- [WORK REQUIRED]:
Please copy each line below that contains the string "Squamous".

[Entries taken from a collection]
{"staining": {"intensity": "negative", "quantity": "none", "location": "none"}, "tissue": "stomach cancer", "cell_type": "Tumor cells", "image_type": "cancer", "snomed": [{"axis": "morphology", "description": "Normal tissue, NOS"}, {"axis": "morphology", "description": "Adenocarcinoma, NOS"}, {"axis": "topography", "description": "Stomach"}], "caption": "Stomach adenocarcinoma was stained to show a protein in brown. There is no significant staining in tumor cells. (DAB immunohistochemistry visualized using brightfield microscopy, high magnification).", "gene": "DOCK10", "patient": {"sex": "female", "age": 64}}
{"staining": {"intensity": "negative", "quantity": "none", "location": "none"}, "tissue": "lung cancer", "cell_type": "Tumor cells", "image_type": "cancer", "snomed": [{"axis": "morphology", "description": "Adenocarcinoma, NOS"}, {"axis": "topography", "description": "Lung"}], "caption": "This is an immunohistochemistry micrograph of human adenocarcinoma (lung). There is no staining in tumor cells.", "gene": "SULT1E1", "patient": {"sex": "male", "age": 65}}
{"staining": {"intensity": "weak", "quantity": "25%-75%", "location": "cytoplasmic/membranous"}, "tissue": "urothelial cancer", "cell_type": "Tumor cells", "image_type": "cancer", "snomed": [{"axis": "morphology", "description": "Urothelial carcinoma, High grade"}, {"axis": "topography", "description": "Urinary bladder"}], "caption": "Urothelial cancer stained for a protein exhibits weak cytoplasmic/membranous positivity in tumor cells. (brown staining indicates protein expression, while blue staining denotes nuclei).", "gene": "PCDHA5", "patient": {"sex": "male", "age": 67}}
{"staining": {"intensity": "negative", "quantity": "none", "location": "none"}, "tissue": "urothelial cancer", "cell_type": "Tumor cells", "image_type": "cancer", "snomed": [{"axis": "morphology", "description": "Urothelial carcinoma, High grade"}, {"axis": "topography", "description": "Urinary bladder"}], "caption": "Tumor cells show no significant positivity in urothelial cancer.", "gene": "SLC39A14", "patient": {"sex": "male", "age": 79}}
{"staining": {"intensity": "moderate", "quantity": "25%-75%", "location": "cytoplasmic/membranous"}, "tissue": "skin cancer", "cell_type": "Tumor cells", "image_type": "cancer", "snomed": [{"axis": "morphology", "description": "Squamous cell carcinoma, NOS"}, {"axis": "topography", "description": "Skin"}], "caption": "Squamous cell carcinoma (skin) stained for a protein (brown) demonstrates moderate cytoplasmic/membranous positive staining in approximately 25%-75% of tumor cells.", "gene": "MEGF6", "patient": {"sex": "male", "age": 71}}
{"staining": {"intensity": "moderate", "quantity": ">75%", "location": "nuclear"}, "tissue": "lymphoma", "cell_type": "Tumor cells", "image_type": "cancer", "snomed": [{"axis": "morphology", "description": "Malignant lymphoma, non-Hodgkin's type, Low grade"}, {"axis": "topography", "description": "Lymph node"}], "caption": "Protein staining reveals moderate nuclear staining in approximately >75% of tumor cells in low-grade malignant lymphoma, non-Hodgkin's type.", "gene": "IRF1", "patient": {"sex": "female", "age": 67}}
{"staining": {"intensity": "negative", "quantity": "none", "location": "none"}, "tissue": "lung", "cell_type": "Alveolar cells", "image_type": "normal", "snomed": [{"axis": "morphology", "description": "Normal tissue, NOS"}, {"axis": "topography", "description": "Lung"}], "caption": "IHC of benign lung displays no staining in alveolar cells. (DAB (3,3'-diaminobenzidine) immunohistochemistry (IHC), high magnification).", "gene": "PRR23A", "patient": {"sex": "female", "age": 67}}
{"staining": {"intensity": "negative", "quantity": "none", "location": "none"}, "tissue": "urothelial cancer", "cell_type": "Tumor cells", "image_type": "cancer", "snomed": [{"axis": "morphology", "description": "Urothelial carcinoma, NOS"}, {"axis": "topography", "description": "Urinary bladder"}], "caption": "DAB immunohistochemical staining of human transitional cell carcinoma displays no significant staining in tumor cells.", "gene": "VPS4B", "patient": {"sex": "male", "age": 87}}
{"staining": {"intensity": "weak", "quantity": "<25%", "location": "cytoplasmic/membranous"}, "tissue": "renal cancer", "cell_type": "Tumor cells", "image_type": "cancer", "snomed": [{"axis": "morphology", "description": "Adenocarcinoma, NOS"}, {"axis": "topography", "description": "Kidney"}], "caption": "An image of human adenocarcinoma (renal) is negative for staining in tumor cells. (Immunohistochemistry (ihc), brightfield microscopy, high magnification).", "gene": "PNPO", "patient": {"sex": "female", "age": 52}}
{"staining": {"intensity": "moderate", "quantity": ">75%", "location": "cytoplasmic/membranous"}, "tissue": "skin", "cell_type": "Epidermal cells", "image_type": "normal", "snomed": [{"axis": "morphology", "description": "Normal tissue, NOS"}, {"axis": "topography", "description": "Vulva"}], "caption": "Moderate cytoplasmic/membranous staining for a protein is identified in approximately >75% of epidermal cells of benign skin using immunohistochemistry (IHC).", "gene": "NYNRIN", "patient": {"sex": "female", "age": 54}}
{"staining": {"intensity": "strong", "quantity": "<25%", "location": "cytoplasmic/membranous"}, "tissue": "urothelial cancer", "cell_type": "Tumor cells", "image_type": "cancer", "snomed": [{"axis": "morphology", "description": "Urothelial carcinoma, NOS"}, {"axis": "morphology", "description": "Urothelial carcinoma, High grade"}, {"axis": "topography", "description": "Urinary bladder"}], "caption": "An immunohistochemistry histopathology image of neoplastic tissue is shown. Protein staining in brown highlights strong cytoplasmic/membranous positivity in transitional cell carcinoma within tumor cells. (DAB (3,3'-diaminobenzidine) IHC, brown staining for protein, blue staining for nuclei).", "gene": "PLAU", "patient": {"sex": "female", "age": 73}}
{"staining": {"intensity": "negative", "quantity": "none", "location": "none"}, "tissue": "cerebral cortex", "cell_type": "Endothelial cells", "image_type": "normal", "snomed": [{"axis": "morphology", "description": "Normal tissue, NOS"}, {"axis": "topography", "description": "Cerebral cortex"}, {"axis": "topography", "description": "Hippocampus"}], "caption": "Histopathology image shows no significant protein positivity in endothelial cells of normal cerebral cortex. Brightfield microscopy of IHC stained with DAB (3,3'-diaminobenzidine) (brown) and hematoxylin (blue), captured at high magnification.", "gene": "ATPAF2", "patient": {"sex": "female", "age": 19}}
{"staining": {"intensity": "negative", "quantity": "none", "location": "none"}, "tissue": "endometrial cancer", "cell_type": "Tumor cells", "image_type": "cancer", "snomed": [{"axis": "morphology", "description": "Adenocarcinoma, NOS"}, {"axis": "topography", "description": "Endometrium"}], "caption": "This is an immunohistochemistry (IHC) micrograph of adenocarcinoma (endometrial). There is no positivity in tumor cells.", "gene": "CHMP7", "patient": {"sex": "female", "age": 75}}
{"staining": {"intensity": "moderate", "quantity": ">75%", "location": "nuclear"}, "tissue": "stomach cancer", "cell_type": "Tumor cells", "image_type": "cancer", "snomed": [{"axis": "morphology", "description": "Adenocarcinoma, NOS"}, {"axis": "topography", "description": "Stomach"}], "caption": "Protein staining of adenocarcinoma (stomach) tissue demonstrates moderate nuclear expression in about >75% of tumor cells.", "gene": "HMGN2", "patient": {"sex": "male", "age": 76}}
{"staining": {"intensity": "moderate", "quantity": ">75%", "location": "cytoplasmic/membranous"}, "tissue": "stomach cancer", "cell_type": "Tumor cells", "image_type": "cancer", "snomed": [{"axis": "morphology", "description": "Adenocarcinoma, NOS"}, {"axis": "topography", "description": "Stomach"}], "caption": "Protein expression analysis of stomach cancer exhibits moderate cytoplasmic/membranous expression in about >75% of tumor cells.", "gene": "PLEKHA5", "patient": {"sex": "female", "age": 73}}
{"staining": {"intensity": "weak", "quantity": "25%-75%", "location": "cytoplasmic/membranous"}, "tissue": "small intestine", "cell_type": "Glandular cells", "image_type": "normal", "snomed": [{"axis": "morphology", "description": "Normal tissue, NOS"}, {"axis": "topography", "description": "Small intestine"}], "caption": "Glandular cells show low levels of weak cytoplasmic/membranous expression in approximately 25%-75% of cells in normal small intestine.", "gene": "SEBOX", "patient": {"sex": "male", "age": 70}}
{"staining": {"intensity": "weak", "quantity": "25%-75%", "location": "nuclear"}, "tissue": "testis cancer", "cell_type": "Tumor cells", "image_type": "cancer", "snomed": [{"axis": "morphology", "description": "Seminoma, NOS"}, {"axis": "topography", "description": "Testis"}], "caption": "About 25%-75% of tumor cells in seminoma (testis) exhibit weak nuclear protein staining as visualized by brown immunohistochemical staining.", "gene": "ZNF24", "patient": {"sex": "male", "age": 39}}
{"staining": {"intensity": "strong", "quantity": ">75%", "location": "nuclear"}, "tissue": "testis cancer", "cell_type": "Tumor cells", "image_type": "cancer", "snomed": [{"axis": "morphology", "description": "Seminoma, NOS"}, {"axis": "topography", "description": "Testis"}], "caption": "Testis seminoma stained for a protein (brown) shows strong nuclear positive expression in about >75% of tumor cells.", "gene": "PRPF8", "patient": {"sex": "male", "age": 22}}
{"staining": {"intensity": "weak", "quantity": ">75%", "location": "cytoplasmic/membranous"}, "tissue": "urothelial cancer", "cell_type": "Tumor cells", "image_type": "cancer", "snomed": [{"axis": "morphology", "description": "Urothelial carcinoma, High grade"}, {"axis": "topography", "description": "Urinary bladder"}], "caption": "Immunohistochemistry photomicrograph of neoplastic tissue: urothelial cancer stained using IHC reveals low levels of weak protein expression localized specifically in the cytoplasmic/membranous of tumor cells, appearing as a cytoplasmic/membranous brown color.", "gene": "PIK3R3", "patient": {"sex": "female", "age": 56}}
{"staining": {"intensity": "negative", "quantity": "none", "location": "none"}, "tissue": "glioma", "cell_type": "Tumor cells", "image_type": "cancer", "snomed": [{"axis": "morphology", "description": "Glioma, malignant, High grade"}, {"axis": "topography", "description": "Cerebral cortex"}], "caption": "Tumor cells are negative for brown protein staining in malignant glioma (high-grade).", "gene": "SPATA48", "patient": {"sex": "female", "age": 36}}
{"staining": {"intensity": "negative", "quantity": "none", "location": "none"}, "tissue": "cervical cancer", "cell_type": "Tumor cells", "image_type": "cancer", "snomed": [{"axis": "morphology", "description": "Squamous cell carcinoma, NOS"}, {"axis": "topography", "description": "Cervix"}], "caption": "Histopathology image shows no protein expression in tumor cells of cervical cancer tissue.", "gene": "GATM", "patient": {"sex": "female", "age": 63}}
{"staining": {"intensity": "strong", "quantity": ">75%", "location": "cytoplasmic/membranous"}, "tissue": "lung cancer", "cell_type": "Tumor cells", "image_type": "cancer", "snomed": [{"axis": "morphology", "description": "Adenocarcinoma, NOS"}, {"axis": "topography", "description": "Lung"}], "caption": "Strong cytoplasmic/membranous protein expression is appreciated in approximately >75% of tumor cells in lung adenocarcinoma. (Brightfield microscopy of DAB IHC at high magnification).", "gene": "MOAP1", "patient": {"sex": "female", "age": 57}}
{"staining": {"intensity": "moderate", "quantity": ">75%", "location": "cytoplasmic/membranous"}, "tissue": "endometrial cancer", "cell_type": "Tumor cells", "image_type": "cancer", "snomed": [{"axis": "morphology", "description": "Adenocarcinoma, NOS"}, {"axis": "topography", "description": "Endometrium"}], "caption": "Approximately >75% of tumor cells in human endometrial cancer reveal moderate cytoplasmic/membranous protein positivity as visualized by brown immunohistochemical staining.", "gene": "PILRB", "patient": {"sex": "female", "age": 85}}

- [ANSWER SECTION]:
{"staining": {"intensity": "moderate", "quantity": "25%-75%", "location": "cytoplasmic/membranous"}, "tissue": "skin cancer", "cell_type": "Tumor cells", "image_type": "cancer", "snomed": [{"axis": "morphology", "description": "Squamous cell carcinoma, NOS"}, {"axis": "topography", "description": "Skin"}], "caption": "Squamous cell carcinoma (skin) stained for a protein (brown) demonstrates moderate cytoplasmic/membranous positive staining in approximately 25%-75% of tumor cells.", "gene": "MEGF6", "patient": {"sex": "male", "age": 71}}
{"staining": {"intensity": "negative", "quantity": "none", "location": "none"}, "tissue": "cervical cancer", "cell_type": "Tumor cells", "image_type": "cancer", "snomed": [{"axis": "morphology", "description": "Squamous cell carcinoma, NOS"}, {"axis": "topography", "description": "Cervix"}], "caption": "Histopathology image shows no protein expression in tumor cells of cervical cancer tissue.", "gene": "GATM", "patient": {"sex": "female", "age": 63}}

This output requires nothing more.